И бомбежка не все спишет
Продуваем балласт. Как только лодка всплыла, командир, вахтенный офицер М. И. Булгаков и сигнальщики-наблюдатели Карпов и Бондаренко вышли на мостик. Комиссар старший политрук Федор Алексеевич Пономарев задержался в боевой рубке.
На продувание главного балласта пущены дизеля.
Все идет нормально. И вдруг замечаю, что стрелки тахометров, показывающие скорость вращения гребных валов, стоят на нуле. Из электромоторного отсека докладывают, что вырубило автомат первой группы аккумуляторной батареи. Что делать? Подводная лодка ни в крейсерском, ни в позиционном положении. Нужно или всплывать до конца, или снова погрузиться и под водой разбираться, в чем дело. Решил продолжать продувать балласт, так как времени для зарядки очень мало.
И тут широко раскрывается переборочный люк второго отсека и в клубах черного дыма показывается перекошенное лицо вестового Данилина. Он кричит:
Пожар! Горят аккумуляторы!
Надрывный кашель мешает ему говорить.
По кораблю звучит сигнал пожарной тревоги. В центральный пост прибегает аварийная партия во главе со старшим инженер-лейтенантом Сорокиным.
Останетесь здесь, говорю я ему. Балласт больше не продувать. Заряжать только вторую группу аккумуляторов. А я пойду с аварийной партией.

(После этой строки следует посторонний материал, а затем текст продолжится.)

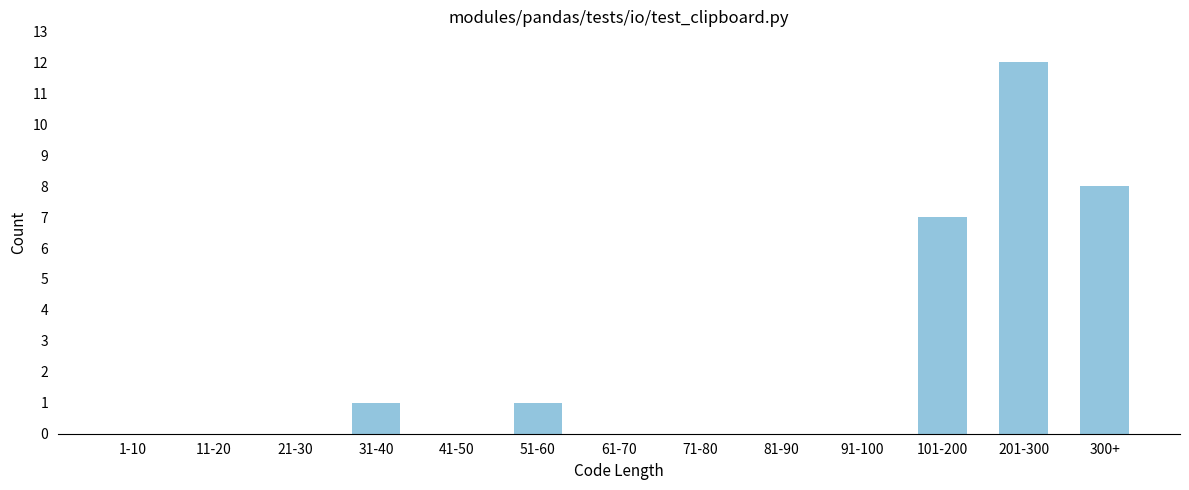

Reading right to left, what are all the values shown in this chart?

300+=8	201-300=12	101-200=7	91-100=0	81-90=0	71-80=0	61-70=0	51-60=1	41-50=0	31-40=1	21-30=0	11-20=0	1-10=0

С мостика торопливо спускается капитан 3 ранга Тураев. Докладываю ему о принятых решениях и с его разрешения иду во второй отсек. Здесь разгром. Матросы выбрасывают мебель в первый отсек. Туда же отправляют и снятые с палубы листы настила. Малахов закрыл асбестовыми матами два аккумулятора, из которых еще валит едкий дым. Дышать нечем. В отсеке полумрак. Картина такая, что у меня под пилоткой зашевелились волосы. Чувствую, кто-то прикоснулся рукой к моему плечу. Оборачиваюсь. Старший политрук Пономарев. Он уже здесь. И как всегда, оказывается самым нужным человеком. Спокойный, энергичный. Кажется, уже одно его присутствие исключает растерянность и панику.